__WORK TO DO__.
[1] In the passage about the NCC and the clerks' union, how long had Joe Riordan served as the union's federal secretary before moving on?
[2] What is the Spanish translation of this sentence from the passage about the NCC and the clerks' union: "This proposal coincided with Grenville's need for full-time work."
[3] Quote the passage about the NCC and the clerks' union between "At this time, the" and "several dodgy manoeuvres.", inclusive.

__DOCUMENT SEGMENT__.

· · · · ·

In October 1972, he returned home, and soon found himself once more at the centre of the NCC’s industrial operations. As he recalled, having been back in the country for less than twenty-four hours, ‘I went to nine o’clock mass at Saint Dominic’s Church at East Camberwell and I quietly drove around the block to have a look at Melbourne town, which I hadn’t seen for quite a while. In the course of that I saw Michael O’Sullivan mowing his lawn outside his house.’ O’Sullivan was well known to Grenville as ‘a full-time operative of the NCC’, of which he later became Victorian president, working closely with Maynes on industrial issues.15

At this time, the NCC was rejoicing that long-time clerks’ union federal secretary Joe Riordan was finally moving on after fourteen years, entering federal parliament at the December election that brought Gough Whitlam to power. Riordan was a special hate-figure for Maynes because, as a committed ALP member, he had obstructed Maynes’s plans to completely dominate the union and use it as an ideological springboard in the union movement. O’Sullivan’s warmth towards Grenville was based on the fact that he ‘would be a good replacement’.16 This proposal coincided with Grenville’s need for full-time work. But in order to achieve this, Maynes had to perform several dodgy manoeuvres.

· · · · ·

__DATA ROWS__.
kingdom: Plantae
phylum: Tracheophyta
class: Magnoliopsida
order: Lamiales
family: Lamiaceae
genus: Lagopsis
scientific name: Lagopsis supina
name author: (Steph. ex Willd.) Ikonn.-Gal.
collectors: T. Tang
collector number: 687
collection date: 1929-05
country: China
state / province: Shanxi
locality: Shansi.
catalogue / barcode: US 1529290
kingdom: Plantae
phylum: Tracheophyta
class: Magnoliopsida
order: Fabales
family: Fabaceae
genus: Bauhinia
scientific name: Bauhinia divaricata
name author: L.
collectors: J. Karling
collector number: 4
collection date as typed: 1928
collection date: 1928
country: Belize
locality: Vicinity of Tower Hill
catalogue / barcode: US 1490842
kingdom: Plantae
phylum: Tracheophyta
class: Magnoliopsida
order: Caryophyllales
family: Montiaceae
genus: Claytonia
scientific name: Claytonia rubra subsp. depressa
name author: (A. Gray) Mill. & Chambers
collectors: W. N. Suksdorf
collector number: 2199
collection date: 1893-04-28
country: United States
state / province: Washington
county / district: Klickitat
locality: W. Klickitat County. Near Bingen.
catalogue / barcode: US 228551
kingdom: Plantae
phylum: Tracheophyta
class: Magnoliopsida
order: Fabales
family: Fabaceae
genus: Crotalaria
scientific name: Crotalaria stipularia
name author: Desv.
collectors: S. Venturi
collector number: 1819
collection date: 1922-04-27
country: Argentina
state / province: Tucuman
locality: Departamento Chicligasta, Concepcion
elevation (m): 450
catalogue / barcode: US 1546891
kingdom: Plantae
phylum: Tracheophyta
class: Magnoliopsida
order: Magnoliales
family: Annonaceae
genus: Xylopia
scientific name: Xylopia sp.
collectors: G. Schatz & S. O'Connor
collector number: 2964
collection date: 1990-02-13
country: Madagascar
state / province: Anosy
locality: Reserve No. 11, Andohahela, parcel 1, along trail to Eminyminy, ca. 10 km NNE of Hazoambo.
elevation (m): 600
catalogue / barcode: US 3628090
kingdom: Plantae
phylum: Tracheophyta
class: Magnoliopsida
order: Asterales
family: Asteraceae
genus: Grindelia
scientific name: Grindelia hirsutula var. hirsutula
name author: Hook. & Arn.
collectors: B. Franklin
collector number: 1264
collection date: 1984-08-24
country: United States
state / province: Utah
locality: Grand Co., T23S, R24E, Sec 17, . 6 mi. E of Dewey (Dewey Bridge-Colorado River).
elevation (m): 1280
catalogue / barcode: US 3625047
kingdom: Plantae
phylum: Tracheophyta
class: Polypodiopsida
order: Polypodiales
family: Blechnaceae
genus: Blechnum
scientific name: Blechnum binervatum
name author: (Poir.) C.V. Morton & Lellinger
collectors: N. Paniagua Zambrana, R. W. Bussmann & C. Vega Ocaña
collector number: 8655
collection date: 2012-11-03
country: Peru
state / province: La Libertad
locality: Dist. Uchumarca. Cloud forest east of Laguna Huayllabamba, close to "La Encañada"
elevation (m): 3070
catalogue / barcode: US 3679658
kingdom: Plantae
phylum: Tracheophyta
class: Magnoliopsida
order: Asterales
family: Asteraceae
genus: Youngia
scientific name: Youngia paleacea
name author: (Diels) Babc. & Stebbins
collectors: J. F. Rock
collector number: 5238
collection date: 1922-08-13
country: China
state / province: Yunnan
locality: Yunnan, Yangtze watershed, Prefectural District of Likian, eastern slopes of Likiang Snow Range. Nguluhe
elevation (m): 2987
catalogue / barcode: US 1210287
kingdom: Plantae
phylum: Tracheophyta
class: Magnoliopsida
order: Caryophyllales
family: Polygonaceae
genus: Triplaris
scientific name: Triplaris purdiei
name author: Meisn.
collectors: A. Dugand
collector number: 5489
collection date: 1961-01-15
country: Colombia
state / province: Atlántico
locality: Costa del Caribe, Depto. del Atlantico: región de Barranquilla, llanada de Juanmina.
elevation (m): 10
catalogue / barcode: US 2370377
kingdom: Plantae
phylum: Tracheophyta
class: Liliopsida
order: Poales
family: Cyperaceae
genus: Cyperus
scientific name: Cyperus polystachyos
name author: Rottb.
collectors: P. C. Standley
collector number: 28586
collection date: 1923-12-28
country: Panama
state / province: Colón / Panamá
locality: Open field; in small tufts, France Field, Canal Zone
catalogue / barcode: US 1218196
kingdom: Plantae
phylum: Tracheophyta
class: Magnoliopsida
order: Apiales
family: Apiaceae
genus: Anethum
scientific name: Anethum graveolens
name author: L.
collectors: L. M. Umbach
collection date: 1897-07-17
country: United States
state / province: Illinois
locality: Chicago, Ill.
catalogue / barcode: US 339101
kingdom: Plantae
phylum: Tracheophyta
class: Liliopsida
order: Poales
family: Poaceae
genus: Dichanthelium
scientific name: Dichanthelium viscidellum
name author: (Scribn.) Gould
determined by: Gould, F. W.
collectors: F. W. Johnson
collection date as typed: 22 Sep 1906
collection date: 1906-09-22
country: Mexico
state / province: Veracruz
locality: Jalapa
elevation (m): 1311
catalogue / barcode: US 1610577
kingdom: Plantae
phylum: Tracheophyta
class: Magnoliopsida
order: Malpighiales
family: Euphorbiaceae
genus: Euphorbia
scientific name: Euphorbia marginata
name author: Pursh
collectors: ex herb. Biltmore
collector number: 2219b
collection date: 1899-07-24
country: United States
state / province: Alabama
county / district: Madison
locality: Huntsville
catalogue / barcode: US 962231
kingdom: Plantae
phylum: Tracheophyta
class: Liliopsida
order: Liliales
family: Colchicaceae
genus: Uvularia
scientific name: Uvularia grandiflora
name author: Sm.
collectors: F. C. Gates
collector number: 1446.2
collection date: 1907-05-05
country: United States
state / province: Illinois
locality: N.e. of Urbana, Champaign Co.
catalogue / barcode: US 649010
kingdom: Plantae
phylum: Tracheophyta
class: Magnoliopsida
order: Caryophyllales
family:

· · · · ·

__ANSWERS TO THE EXERCISE__.
[1] Fourteen years

[2] Esta propuesta coincidió con la necesidad de Grenville de conseguir un trabajo a tiempo completo.

[3]
At this time, the NCC was rejoicing that long-time clerks’ union federal secretary Joe Riordan was finally moving on after fourteen years, entering federal parliament at the December election that brought Gough Whitlam to power. Riordan was a special hate-figure for Maynes because, as a committed ALP member, he had obstructed Maynes’s plans to completely dominate the union and use it as an ideological springboard in the union movement. O’Sullivan’s warmth towards Grenville was based on the fact that he ‘would be a good replacement’.16 This proposal coincided with Grenville’s need for full-time work. But in order to achieve this, Maynes had to perform several dodgy manoeuvres.